The insulated boxes, which can store chilled and frozen food for up to four hours, are being tested around the country as part of a small trial by the UK’s third-largest supermarket. Drivers access the metal containers using a one-time passcode.
The coronavirus lockdowns and switch to working from home led to the online grocery market doubling in size to account for 14% of UK grocery sales in 2020.
However, the analysts Kantar say the number of people shopping online has declined for two months in a row as the coronavirus vaccine programme and the easing of restrictions have encouraged more people to visit physical stores.
During the Covid crisis, Asda increased its online capacity by 90% to 850,000 weekly slots.

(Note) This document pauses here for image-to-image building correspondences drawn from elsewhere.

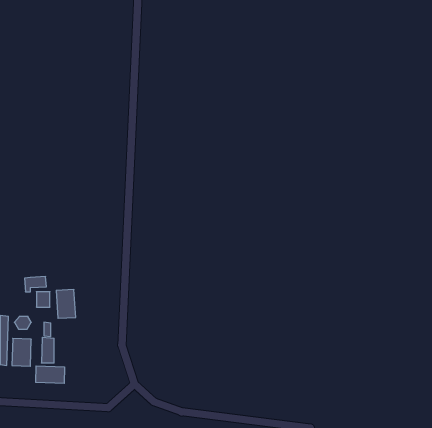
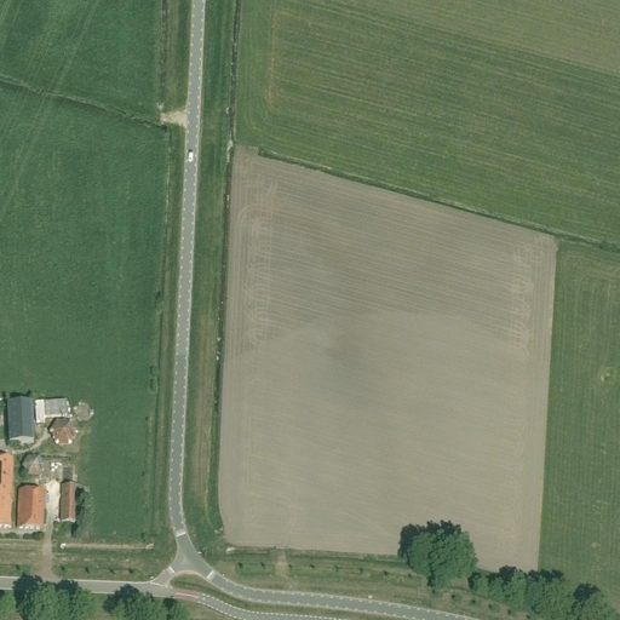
building: [56,290,76,318] -> [6,397,34,438]
building: [36,366,64,383] -> none

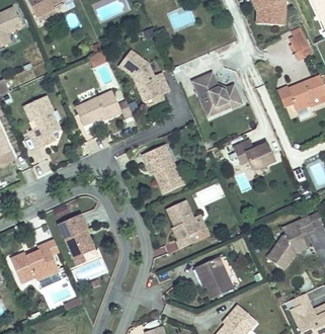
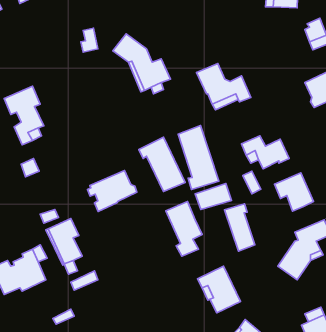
building: [78,89,123,122] -> none
building: none -> [178,126,219,189]
building: none -> [88,170,137,212]
building: none -> [275,173,314,211]
building: none -> [225,204,255,251]

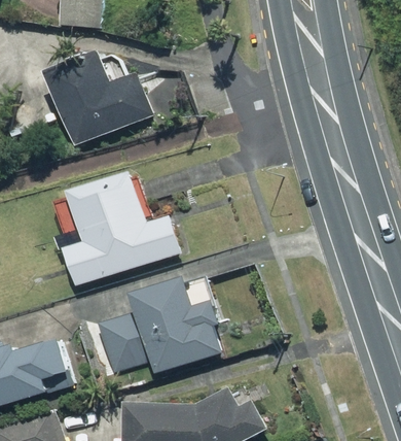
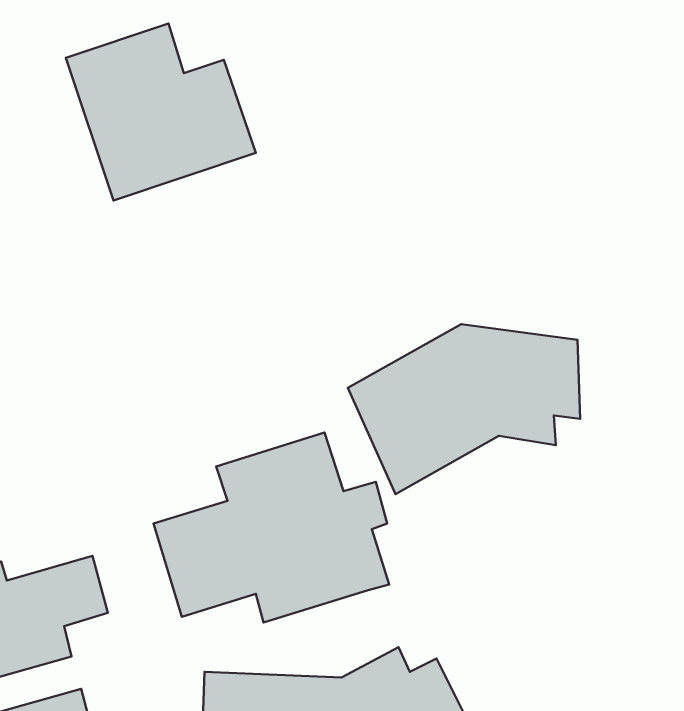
building: [62,172,179,283] -> none
building: none -> [348,324,580,494]

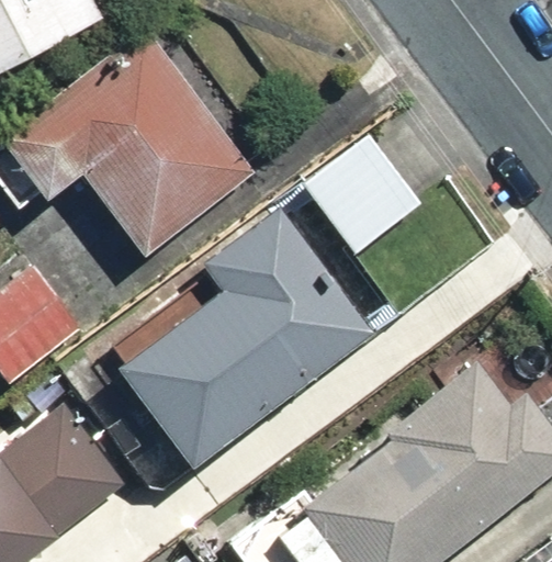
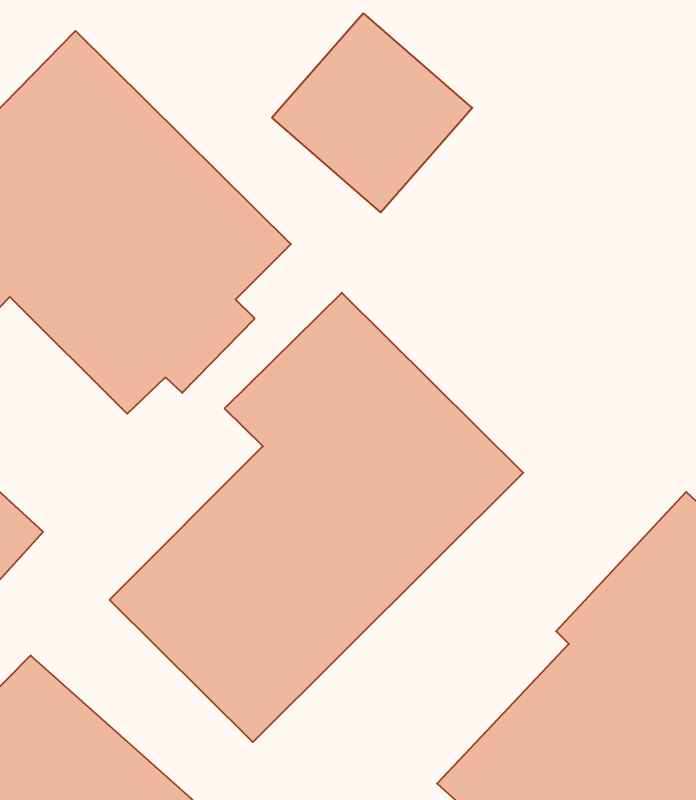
building: [300,133,421,255] -> [272,13,472,212]

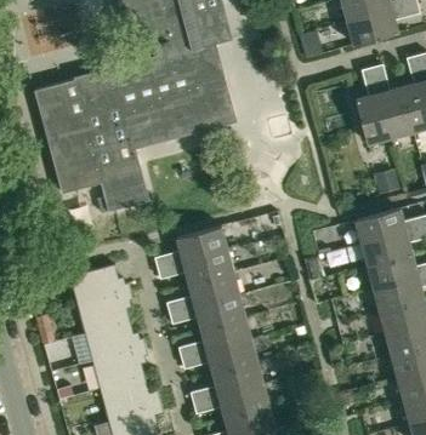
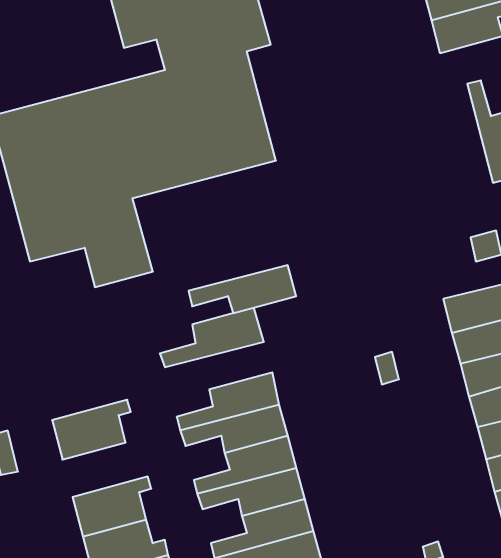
building: [356,67,391,143] -> none
building: [158,250,234,284] -> [189,265,296,313]
building: [70,264,131,305] -> none
building: [85,321,146,360] -> none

It expects to be fulfilling 1m orders a week by the end of 2021, with initiatives such as the secure boxes helping it to hang on to online shoppers as more Britons return to the workplace.
“As things begin to open up again, the boxes provide a convenient way for customers involved in the trial to take delivery of their regular shop while they are not at home,” said Simon Gregg, Asda’s vice-president of online grocery home shopping.

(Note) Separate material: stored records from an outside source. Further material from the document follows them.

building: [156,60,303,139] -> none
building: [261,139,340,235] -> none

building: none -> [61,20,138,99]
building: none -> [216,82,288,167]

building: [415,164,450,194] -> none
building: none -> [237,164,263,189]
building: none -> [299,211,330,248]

The shoppers take part by placing their order as normal on the retailer’s website before booking a four-hour delivery window. The company’s trial involves two box sizes, able to hold four or six bags, to cater for different household sizes.
Asda is on the verge of a £6.8bn takeover by a private equity consortium fronted by the Blackburn-based petrol station billionaire brothers Mohsin and Zuber Issa. Last week, the Issas and TDR Capital offered to sell 27 petrol stations to allay concerns raised by the competition regulator that the deal could lead to higher fuel prices in some parts of the country.